--- Data for this exercise Enclosed Below ---

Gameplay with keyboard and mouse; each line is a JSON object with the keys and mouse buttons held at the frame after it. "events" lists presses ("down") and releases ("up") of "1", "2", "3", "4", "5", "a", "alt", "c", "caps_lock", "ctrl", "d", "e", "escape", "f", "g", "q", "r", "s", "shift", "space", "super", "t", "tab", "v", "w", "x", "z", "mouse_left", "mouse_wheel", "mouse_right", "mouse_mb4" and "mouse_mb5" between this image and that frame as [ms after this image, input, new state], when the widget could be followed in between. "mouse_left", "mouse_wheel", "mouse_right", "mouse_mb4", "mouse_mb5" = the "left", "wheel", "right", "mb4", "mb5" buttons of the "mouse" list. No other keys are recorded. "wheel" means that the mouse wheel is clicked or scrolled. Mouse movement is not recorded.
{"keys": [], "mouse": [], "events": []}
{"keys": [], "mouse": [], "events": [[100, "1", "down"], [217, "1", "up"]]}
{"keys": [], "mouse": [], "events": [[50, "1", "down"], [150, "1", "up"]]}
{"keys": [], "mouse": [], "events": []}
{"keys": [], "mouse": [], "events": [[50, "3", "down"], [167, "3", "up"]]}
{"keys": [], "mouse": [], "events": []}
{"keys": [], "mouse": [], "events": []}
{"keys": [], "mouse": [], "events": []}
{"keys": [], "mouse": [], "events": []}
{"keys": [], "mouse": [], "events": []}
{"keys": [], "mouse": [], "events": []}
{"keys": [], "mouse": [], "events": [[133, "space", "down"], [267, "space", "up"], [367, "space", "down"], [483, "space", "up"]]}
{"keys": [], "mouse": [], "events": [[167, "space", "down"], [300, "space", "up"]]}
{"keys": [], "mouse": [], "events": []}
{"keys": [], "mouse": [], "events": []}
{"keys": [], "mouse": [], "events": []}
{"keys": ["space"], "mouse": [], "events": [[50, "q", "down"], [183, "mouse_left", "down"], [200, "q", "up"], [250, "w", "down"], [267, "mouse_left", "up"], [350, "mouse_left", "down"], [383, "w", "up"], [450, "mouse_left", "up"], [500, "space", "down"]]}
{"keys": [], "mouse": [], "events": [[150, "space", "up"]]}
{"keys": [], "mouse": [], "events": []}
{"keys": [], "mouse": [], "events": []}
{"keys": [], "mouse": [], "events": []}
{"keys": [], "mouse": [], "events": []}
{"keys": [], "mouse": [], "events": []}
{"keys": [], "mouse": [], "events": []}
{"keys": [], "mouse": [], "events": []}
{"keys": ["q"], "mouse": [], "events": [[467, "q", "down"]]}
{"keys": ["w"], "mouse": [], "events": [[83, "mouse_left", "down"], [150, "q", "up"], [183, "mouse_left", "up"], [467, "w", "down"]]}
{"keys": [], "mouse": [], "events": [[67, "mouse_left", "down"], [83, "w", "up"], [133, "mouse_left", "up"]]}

--- End of Enclosed Data for this exercise ---

**Work instructions:**
This exercise calls for repeating every line of the data exactly.

**Output below:**
Gameplay with keyboard and mouse; each line is a JSON object with the keys and mouse buttons held at the frame after it. "events" lists presses ("down") and releases ("up") of "1", "2", "3", "4", "5", "a", "alt", "c", "caps_lock", "ctrl", "d", "e", "escape", "f", "g", "q", "r", "s", "shift", "space", "super", "t", "tab", "v", "w", "x", "z", "mouse_left", "mouse_wheel", "mouse_right", "mouse_mb4" and "mouse_mb5" between this image and that frame as [ms after this image, input, new state], when the widget could be followed in between. "mouse_left", "mouse_wheel", "mouse_right", "mouse_mb4", "mouse_mb5" = the "left", "wheel", "right", "mb4", "mb5" buttons of the "mouse" list. No other keys are recorded. "wheel" means that the mouse wheel is clicked or scrolled. Mouse movement is not recorded.
{"keys": [], "mouse": [], "events": []}
{"keys": [], "mouse": [], "events": [[100, "1", "down"], [217, "1", "up"]]}
{"keys": [], "mouse": [], "events": [[50, "1", "down"], [150, "1", "up"]]}
{"keys": [], "mouse": [], "events": []}
{"keys": [], "mouse": [], "events": [[50, "3", "down"], [167, "3", "up"]]}
{"keys": [], "mouse": [], "events": []}
{"keys": [], "mouse": [], "events": []}
{"keys": [], "mouse": [], "events": []}
{"keys": [], "mouse": [], "events": []}
{"keys": [], "mouse": [], "events": []}
{"keys": [], "mouse": [], "events": []}
{"keys": [], "mouse": [], "events": [[133, "space", "down"], [267, "space", "up"], [367, "space", "down"], [483, "space", "up"]]}
{"keys": [], "mouse": [], "events": [[167, "space", "down"], [300, "space", "up"]]}
{"keys": [], "mouse": [], "events": []}
{"keys": [], "mouse": [], "events": []}
{"keys": [], "mouse": [], "events": []}
{"keys": ["space"], "mouse": [], "events": [[50, "q", "down"], [183, "mouse_left", "down"], [200, "q", "up"], [250, "w", "down"], [267, "mouse_left", "up"], [350, "mouse_left", "down"], [383, "w", "up"], [450, "mouse_left", "up"], [500, "space", "down"]]}
{"keys": [], "mouse": [], "events": [[150, "space", "up"]]}
{"keys": [], "mouse": [], "events": []}
{"keys": [], "mouse": [], "events": []}
{"keys": [], "mouse": [], "events": []}
{"keys": [], "mouse": [], "events": []}
{"keys": [], "mouse": [], "events": []}
{"keys": [], "mouse": [], "events": []}
{"keys": [], "mouse": [], "events": []}
{"keys": ["q"], "mouse": [], "events": [[467, "q", "down"]]}
{"keys": ["w"], "mouse": [], "events": [[83, "mouse_left", "down"], [150, "q", "up"], [183, "mouse_left", "up"], [467, "w", "down"]]}
{"keys": [], "mouse": [], "events": [[67, "mouse_left", "down"], [83, "w", "up"], [133, "mouse_left", "up"]]}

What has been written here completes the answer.